All three kinds of visitors expect the fulfillment of their wishes above the fold with no distraction.

When they can’t see or find what they are after they’ll leave.

3. Be readable
Seeing just a huge chunk of text without anything bold, italics or otherwise highlighted hurts my eyes!

It just makes me skim the text to find a clue whether I’m interested or not.

Without little clues people do not find anything and bounce in most cases.

Add basic text formatting and decoration. It’s a must for readability.

For casual social media visitors you can even add an image with text in it.

4. Target specific topics
Don’t offer solely too broad low value information and be clear on what you offer.

The most targeted search traffic comes from so called long tail queries.

Long tail searches are very specific inquiries when people enter 3, 4 or more keywords into the search box.

When writing for targeted blog posts or product pages focus on a niche and narrow term.

Do not just write down random “SEO tips” but also provide the very specific ones.

5. Explain acronyms and industry terms
RTFM ASAP? Bounce rate? Conversions? Some people argue I should even explain “SEO” to my visitors.

Acronyms and industry terms must be explained, even when your regular visitors already know them.

Some searchers just look for an explanation.

Casuals often do not know them but once you explain are drawn to the “new know how”.

6. Mind the eyes
The eyes of Internet users are strained most of the time. Looking long hours at the screen is not healthy.

This is also related to readability.

Websites that offer no white space for eyes to rest are annoying for the visitor’s eyes.

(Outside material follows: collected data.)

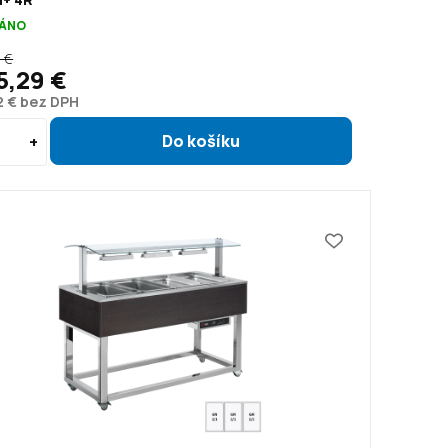
ÁNO
 €
5,29 €
2 € bez DPH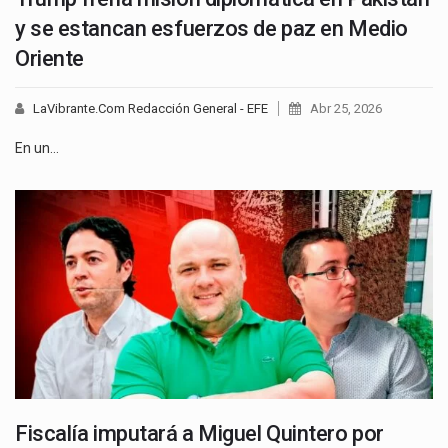
y se estancan esfuerzos de paz en Medio
Oriente
LaVibrante.Com Redacción General - EFE
Abr 25, 2026
En un…
Fiscalía imputará a Miguel Quintero por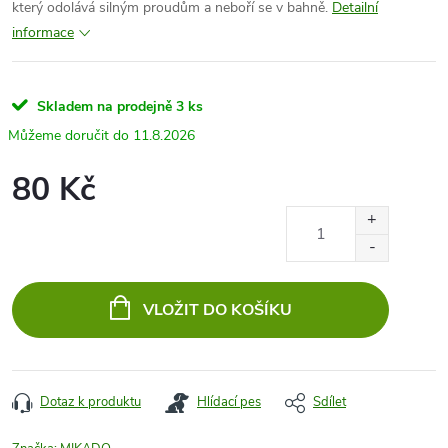
který odolává silným proudům a neboří se v bahně.
Detailní
informace
Skladem na prodejně
3 ks
11.8.2026
80 Kč
Měrná
cena:
VLOŽIT DO KOŠÍKU
Dotaz k produktu
Hlídací pes
Sdílet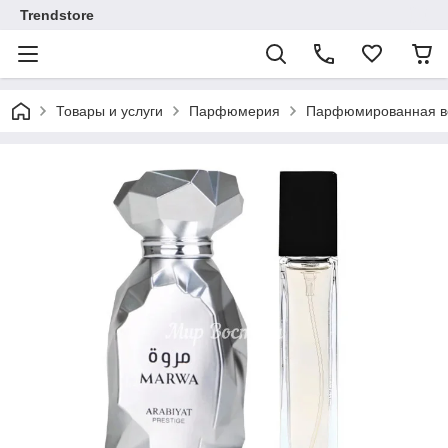
Trendstore
Товары и услуги
Парфюмерия
Парфюмированная во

Lack of white space can make visitors leave instantly! It means pain literally.

7. Place search on top
Many people who don’t find what they seek in an instant resort to your website search.

Most visitors, especially searchers want to find exactly what they want instantly.

You need to place the search form on top or people will bounce.

When you’re after the conversion this also applies to the call to action.

It must be visible on top pf the page.


Beyond the basics

This is more a primer on bounce rate!

Thus I’d recommend these fine blog posts elsewhere!

Make to read more about improving user experience (UX), usability & findability:

Conversion optimization is an ever evolving discipline.

New sophisticated techniques appear all the time.